NEW YORK, July 27, 2005 (LifeSiteNews.com) – Ortho Evra manufacturer, Ortho McNeil, is facing a lawsuit filed by 10 women Monday for damages related to use of its abortifacient so-called birth-control patch. The women, who all suffered from strokes or serious blood clots, described the drug as “unreasonably dangerous,” and “defectively designed,” according to a CNN report.

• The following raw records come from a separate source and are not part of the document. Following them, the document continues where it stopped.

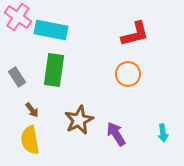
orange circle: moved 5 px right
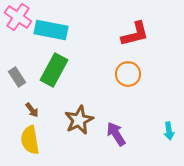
green rectangle: rotated 20 degrees clockwise
cyan arrow: moved 6 px right, 2 px up
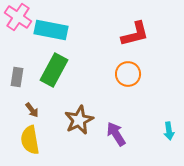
gray rectangle: rotated 42 degrees clockwise
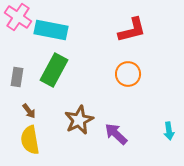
red L-shape: moved 3 px left, 4 px up
brown arrow: moved 3 px left, 1 px down
purple arrow: rotated 15 degrees counterclockwise
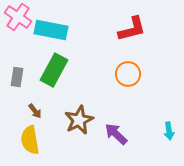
red L-shape: moved 1 px up
brown arrow: moved 6 px right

The women, ranging in age from 18 to 47, are from across the US and all suffer from long-term debilitating effects from the patch. Nineteen year-old Amanda Bianchi of Colorado Springs, Colo., described suffering two strokes and recurring migraines after developing a 10-inch blood clot in her brain after use of the patch in 2004. “It's not fun to have to get up and not be able to go to school and live the life that you were living, you know?” she said.

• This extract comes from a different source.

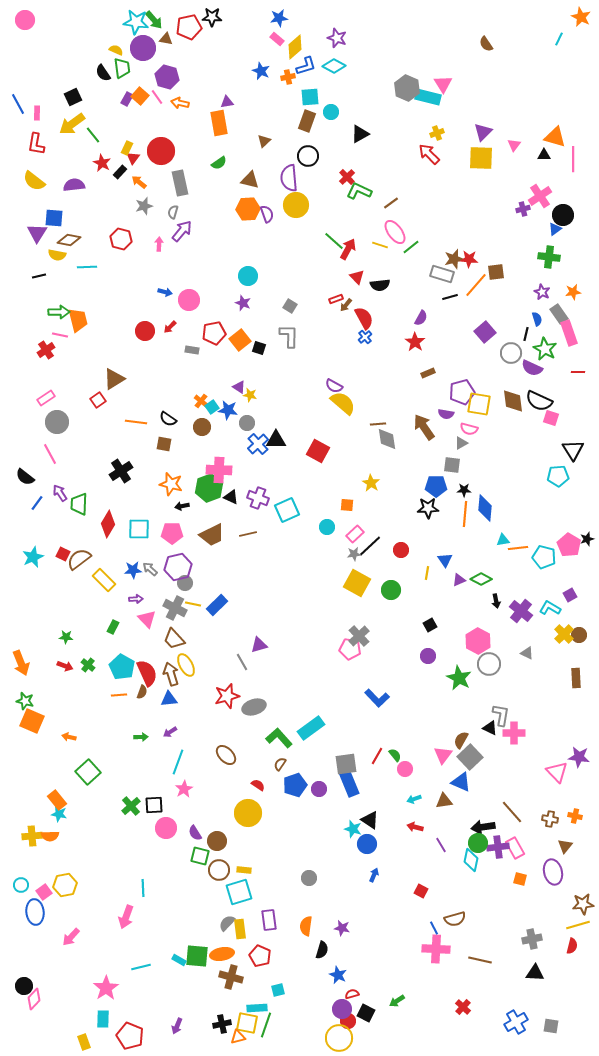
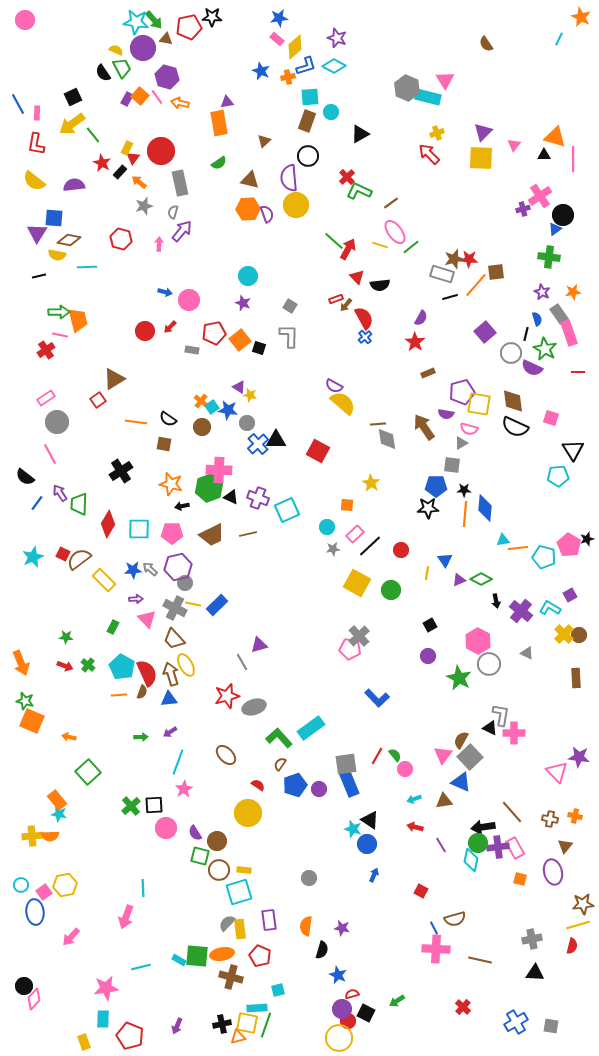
green trapezoid at (122, 68): rotated 20 degrees counterclockwise
pink triangle at (443, 84): moved 2 px right, 4 px up
black semicircle at (539, 401): moved 24 px left, 26 px down
gray star at (354, 554): moved 21 px left, 5 px up
pink star at (106, 988): rotated 25 degrees clockwise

“When used as labeled, Ortho Evra is a safe and effective birth control choice for many women,” a company statement claimed. Last week, LifeSiteNews.com reported that the risk of developing a fatal or non-fatal blood clot while on the patch is three times greater than with use of the abortifacient birth-control pill. An AP report also noted that 23 deaths were attributed to use of the patch since its US Food and Drug Administration approval in 2001. An FDA spokesman assured women that “evidence indicates the product is safe and effective,” according to a statement sent to CNN.